Un an et demi de "travail" du ministère de la santé, des annonces multiples du ministre Agnès Buzyn et du premier ministre, un rapport sénatorial, un rapport du Conseil économique social et environnemental, en oubliant le lamentable rapport parlementaire sur les inégalités d'accès aux soins...pour déboucher sur l'annonce de notre Président Monsieur Macron d'un plan national de soutien à l'exercice libéral de la médecine avec comme premier soutien le fameux et très novateur Ordre des Médecins !!!
Pour enrayer la diminution depuis 15 ans de 10 000 médecins généralistes et le départ annoncé dans les trois ans de 15 000 médecins généralistes, notre président prévoit pour l'an prochain 400 médecins à mi temps hopital/désert médical !!
Devant le désamour écrit mille fois des jeunes médecins pour l'exercice libéral notre président invente un nouveau métier d'"assistant médical", 4000 postes financés par l'état pour sauver l'exercice libéral, les hausses de tarifs de consultations ne suffisant pas ni les multiples aides financières...mais quand on est libéral on n'a pas peur de ruiner les caisses de l'état pour sauver le libéralisme !
Ce plan Macron/Buzyn est un écran de fumée qui ne répond qu'aux exigences des médecins libéraux en place ( et évidemment pas dans les "déserts médicaux" puisqu'il n'y a pas de médecin libéral dans les "déserts")...
Ecran de fumée qui supprime le numérus clausus mais en même temps déclare qu'il n'y aura pas plus de 9000 médecins formés par an, ce qui est à peu près le chiffre du numerus clausus actuel.
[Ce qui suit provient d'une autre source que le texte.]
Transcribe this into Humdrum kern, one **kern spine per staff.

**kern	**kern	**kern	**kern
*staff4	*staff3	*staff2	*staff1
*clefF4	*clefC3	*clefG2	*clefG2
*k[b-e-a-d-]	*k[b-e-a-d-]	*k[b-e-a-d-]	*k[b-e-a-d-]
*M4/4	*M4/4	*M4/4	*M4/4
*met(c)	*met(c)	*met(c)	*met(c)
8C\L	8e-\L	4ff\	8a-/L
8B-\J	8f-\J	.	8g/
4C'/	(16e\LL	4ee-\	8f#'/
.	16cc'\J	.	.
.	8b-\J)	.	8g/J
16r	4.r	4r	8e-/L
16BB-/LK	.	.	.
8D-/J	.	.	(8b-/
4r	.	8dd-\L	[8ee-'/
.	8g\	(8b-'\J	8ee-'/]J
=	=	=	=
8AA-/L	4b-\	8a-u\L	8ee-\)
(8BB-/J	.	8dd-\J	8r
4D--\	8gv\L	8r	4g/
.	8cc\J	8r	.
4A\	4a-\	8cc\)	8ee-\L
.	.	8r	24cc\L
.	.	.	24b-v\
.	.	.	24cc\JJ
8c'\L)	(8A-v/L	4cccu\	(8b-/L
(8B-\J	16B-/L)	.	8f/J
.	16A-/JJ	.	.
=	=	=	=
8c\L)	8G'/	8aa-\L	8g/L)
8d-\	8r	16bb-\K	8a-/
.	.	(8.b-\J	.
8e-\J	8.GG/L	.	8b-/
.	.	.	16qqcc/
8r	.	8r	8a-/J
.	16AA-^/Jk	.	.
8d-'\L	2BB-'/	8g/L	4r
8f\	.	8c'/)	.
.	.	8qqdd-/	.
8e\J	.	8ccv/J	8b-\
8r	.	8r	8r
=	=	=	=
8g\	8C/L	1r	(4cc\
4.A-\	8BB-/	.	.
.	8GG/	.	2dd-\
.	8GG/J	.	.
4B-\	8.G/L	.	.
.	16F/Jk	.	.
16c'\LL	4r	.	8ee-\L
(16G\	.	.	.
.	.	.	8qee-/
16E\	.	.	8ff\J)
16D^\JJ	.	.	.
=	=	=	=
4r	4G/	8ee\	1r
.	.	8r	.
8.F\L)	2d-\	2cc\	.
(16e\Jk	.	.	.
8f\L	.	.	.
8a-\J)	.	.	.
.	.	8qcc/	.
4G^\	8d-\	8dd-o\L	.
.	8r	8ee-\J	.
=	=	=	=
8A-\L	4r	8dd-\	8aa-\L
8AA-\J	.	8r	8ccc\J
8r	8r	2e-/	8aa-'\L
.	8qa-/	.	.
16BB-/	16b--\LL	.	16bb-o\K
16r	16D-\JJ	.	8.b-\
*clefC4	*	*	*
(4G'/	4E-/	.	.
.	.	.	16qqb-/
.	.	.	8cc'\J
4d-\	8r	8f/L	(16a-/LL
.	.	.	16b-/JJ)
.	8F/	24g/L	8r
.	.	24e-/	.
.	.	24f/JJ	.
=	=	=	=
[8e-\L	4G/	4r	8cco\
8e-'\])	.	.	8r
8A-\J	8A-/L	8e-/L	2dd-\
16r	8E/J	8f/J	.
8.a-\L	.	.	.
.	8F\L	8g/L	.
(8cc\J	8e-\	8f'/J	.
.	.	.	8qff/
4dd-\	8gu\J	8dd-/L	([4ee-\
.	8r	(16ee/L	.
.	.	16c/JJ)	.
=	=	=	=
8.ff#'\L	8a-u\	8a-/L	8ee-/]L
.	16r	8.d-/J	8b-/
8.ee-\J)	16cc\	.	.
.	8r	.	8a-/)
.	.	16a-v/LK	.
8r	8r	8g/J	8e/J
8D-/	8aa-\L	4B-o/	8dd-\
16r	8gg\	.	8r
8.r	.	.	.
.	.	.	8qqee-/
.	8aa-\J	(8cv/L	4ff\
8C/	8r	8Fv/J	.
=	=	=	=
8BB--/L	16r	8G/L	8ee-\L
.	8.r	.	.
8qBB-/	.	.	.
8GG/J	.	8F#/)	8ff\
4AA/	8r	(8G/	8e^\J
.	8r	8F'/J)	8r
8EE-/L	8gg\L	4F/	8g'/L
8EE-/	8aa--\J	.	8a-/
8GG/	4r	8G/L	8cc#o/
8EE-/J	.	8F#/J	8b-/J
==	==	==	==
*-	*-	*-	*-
Mr Macron est un libéral ad éternam, son système de pensée est vieux, dépassé, il est incapable de penser l'avenir, incapable d'entendre que les français demandent un service public de santé de qualité, que les jeunes médecins sont en quasi totalité favorables au salariat et au travail dans des structures pluridisciplinaires de ce service public de santé...Mr Macron utilise l'argent public, nos cotisations et nos impôts pour subventionner sans aucune contre partie réelle la médecine libérale.
Il n'y a donc qu'une solution ...attendre la fin de règne et après cinq ans perdus, après du gâchis d'argent public ...enfin voter pour un service public de santé digne de la France et du XXI eme siècle.